EXCERTO PARA LEITURA
+--
João Rodrigues disse...

4hero, acho que tem razão no primeiro ponto. Em Portugal estas coisas são frágeis. Porque será? Quanto ao segundo ponto, a questão era de método: não é possível que a SEDES possa fazer uma análise profunda dos problemas. Seria até estranho que
o fizesse. Para mim, as desigualdades corroem a legitimidade das regras instituidas e são um factor a ter em consideração no «mal-estar».

O chamado "trade-off" entre promoção da igualdade (equidade) e crescimento (eficiência) não é lei. E boas políticas de promoção da igualdade (redistribuição de certos activos e promoção de certos tipos de relaçõe sociais mais cooperativas) ajudam a promover a "prosperidade económica partilhada" que é sempre mais sustentável a prazo. Tem que se ir a montante e a jusante da "produção" e também "intervir" nas regras que a definem. Coisas simples: reforço da progressividade do sistema fiscal ou o fim de grande parte dos benefícios e deduções fiscais ajudariam na área fiscal. Imposto sobre as grandes fortunas teria uma dimensão expressiva importante. Assim como a reintrodução do imposto sucessório. Reforço do escrutínio público na determinação dos salários dentro das empresas também. Aumento da capacidade de intervenção dos sindicatos e comissões de trabalhadores também. Maior aposta na concertação social e na coordenação da evolução sectorial dos salários não faria mal nenhum. E depois há que reabilitar a ideia dos serviços públicos universais e gratuitos. Sem eles não há laço social que aguente. Este é o maior desafio.

Renato, ainda não respondi ao teu post e conto fazê-lo em post porque lança uma questão muito importante. Concordo que a blogoesfera não é o espaço para aquilo que queremos: «denunciar o nível das assimetrias e dos desequilíbrios que constituem a sociedade portuguesa; e propor propostas viáveis para políticas públicas». Vamos continuar a ter que "falar". Eu pelo menos não posso fazer mais do que isso neste momento...

Anónimo disse...

Antes de mais obrigado pela resposta. Quanto à SEDES acho que estamos de acordo. Eu é que me expressei mal. O que eu queria dizer é que muito daqueles senhores já tiveram oportunidade de contribuir para combater aquilo que agora constatam e, no entanto, nada fizeram. Ou seja, o discurso da SEDES soa mal. Se ao menos fizessem um acto de contrição! Na verdade, nada de substancial distingue os dias de hoje dos tempos em que muitos deles tinham funções governativas. Ou melhor, eu arriscaria a dizer que a grande causa do mal-estar actual está fortemente relacionado com a novela do BCP, nomeadamente com as retribuições e indemnizações verdadeiramente obscenas.

4 hero

Anónimo disse...

Quanto ao combate das desigualdades:

1-“redistribuição de certos activos e promoção de certos tipos de relações sociais mais cooperativas.”

Como princípio é pacífico. Arrisco dizer que à excepção de alguns ultraliberais sem expressão, tipo João Miranda, até o CDS o subscreveria. O problema surge quando se começa a materializar.
+--
DADOS APRESENTADOS
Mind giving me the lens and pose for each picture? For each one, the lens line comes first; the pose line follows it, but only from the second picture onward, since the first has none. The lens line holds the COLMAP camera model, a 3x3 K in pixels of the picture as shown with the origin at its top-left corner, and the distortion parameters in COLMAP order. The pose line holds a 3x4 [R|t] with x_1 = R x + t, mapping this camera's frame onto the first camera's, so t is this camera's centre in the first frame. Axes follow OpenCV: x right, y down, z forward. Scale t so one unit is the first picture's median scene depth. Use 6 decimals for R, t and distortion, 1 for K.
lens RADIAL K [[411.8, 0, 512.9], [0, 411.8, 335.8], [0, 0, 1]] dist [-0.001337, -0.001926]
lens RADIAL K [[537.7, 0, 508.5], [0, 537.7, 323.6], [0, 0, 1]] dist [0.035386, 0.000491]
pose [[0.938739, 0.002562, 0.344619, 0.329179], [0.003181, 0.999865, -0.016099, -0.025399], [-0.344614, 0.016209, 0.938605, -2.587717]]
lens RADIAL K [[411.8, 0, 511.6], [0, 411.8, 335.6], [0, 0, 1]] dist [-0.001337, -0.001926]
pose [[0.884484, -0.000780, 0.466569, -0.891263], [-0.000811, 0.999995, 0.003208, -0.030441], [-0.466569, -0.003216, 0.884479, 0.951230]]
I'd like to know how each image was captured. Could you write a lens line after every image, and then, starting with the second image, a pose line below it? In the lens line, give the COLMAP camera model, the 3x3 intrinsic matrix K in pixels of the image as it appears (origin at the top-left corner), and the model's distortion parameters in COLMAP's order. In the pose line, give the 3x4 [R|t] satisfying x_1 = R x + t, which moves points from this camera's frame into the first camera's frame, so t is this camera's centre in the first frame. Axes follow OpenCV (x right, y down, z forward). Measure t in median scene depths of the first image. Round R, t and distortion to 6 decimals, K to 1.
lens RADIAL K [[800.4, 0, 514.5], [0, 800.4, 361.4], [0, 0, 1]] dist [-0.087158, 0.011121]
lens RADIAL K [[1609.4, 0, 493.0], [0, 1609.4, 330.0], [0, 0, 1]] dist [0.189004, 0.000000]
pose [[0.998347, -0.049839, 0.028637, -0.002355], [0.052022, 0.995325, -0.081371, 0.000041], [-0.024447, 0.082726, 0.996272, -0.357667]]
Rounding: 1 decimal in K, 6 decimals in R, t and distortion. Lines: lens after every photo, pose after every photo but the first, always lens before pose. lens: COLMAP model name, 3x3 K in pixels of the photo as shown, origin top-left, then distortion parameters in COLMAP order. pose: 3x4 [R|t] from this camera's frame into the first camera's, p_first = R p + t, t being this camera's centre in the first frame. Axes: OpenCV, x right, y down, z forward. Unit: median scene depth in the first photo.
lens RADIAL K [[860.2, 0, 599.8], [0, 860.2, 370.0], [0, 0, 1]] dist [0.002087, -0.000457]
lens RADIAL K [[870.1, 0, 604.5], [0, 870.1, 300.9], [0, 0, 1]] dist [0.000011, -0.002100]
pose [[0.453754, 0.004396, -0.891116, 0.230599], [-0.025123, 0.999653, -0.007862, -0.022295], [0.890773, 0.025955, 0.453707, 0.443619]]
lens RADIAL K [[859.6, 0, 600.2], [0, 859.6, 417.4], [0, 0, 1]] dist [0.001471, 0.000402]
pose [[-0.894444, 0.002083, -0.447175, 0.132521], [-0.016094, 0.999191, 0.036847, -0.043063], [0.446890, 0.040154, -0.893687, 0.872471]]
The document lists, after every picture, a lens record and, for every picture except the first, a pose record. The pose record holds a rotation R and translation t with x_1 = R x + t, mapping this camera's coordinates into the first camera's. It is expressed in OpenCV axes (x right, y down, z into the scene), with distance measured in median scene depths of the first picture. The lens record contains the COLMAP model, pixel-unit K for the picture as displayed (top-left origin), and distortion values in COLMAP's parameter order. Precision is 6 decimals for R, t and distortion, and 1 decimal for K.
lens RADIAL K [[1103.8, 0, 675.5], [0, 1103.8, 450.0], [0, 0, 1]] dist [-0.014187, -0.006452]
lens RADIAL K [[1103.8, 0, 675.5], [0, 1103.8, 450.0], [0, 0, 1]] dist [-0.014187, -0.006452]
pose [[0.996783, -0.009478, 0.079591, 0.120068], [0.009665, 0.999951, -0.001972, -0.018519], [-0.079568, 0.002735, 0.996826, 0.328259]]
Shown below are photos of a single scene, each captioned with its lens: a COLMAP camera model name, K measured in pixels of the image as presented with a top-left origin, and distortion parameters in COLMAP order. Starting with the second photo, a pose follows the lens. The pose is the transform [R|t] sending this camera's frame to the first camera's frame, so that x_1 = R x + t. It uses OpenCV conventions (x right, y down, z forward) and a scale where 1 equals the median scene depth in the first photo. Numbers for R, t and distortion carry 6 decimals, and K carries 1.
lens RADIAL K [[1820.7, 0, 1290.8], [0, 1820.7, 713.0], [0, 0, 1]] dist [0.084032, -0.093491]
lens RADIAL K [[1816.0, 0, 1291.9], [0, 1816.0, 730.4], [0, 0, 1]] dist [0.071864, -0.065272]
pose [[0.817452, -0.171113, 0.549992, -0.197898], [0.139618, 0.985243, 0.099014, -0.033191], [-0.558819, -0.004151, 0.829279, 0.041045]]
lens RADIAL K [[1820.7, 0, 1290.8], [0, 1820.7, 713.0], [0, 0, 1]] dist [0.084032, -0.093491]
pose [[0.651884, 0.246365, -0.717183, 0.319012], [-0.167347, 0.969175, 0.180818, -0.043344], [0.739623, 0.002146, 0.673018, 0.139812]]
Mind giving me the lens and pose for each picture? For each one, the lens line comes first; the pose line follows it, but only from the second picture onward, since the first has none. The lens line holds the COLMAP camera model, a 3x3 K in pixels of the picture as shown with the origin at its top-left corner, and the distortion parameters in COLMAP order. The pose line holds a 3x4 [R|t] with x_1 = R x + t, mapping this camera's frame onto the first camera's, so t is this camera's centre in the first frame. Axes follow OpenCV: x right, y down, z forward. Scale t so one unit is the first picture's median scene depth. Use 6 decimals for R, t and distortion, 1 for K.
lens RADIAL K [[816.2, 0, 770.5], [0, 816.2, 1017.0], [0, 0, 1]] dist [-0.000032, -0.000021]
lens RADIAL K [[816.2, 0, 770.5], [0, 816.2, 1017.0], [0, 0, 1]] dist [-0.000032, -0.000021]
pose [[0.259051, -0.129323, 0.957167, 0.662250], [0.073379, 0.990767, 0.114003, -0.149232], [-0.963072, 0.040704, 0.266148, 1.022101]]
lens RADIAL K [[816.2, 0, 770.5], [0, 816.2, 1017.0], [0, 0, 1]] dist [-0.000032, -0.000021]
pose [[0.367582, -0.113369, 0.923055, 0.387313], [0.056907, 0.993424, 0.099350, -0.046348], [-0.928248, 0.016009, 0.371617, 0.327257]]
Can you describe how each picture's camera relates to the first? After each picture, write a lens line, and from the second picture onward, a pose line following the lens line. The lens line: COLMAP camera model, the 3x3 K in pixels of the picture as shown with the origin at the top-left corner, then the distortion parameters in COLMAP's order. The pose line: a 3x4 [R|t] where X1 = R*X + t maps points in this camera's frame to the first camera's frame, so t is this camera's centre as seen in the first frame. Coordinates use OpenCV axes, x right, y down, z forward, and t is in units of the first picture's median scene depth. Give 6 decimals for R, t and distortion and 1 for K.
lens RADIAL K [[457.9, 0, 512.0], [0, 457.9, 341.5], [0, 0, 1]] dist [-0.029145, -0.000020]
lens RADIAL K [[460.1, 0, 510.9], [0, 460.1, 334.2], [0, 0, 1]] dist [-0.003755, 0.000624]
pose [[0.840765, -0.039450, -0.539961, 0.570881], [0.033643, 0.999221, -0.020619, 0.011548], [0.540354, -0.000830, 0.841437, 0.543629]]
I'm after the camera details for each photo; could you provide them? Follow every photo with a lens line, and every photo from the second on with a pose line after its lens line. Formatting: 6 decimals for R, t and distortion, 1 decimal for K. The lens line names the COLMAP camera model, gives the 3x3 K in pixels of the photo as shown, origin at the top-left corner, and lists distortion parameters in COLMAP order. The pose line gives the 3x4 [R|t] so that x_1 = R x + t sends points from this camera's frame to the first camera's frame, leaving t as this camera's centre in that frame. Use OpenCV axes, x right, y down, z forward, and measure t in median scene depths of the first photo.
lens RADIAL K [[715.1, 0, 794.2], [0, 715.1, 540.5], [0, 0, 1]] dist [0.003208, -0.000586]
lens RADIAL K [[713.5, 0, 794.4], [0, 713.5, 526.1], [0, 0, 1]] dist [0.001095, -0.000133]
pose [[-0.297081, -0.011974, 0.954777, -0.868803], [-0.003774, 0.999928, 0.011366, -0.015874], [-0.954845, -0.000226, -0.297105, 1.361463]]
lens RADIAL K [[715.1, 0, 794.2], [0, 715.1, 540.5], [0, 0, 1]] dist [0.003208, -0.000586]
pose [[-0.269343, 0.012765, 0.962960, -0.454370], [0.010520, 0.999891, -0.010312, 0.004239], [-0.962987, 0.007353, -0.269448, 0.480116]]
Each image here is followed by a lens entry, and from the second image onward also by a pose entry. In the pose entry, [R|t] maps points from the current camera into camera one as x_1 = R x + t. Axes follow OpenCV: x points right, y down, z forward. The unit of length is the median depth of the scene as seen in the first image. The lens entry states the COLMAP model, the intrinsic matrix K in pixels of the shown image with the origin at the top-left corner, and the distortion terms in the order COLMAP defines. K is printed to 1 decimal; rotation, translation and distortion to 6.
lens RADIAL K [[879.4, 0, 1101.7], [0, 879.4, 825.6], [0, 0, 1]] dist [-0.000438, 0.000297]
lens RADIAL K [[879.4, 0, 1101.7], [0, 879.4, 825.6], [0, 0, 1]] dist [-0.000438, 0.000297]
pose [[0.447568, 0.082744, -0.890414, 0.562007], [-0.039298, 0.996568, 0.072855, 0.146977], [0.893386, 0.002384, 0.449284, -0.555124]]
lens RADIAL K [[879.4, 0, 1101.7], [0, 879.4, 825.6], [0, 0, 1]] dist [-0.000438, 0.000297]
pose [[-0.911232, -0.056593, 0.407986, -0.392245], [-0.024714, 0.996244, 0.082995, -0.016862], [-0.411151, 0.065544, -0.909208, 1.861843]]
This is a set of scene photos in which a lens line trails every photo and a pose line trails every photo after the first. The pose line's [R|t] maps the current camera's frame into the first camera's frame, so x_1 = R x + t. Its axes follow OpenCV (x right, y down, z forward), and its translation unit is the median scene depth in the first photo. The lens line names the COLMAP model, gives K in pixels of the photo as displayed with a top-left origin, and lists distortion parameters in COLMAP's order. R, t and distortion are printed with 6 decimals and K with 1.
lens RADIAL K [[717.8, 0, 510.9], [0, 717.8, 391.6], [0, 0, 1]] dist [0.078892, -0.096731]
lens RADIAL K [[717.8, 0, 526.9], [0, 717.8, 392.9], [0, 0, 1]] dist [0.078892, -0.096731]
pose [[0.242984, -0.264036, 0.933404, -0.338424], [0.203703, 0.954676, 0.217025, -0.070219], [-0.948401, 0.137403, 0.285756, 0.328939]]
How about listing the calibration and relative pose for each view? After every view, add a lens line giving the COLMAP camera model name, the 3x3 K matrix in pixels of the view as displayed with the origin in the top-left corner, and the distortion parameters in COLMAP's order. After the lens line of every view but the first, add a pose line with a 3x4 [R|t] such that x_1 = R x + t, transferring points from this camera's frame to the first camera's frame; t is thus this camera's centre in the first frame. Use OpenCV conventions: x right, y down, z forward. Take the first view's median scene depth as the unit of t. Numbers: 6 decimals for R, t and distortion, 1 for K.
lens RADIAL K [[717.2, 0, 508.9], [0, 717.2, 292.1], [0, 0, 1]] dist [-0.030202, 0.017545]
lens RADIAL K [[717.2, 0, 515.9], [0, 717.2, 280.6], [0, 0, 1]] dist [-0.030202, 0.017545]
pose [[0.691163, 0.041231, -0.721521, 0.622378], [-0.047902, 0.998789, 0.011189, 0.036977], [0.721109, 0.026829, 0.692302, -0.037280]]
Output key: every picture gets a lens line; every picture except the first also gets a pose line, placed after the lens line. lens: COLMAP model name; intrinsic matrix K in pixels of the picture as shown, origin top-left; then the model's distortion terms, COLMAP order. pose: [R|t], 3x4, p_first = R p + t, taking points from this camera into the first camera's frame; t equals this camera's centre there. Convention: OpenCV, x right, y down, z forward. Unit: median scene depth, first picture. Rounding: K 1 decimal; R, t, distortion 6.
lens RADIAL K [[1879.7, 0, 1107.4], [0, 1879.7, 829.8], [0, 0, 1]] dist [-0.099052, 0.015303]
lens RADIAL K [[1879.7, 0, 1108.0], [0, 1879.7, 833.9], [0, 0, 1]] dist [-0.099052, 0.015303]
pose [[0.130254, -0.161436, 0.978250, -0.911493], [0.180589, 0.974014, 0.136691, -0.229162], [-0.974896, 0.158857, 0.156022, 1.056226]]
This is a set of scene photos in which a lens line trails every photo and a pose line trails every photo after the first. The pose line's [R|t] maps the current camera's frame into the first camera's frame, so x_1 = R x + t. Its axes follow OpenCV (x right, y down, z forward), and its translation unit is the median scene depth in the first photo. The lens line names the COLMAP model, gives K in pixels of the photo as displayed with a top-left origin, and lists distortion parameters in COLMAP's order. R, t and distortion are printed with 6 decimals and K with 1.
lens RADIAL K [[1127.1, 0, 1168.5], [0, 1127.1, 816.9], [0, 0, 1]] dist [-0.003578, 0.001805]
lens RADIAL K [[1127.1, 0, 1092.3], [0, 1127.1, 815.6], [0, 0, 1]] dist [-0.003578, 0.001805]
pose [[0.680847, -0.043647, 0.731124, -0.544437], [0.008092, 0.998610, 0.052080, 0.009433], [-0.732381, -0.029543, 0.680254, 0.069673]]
+--
OBJETIVO DO EXERCÍCIO
Enumere todas as medidas relativas a impostos que João Rodrigues propõe no excerto para promover a igualdade.

RESULTADO DO EXERCÍCIO
- Reforço da progressividade do sistema fiscal
- Fim de grande parte dos benefícios e deduções fiscais
- Imposto sobre as grandes fortunas
- Reintrodução do imposto sucessório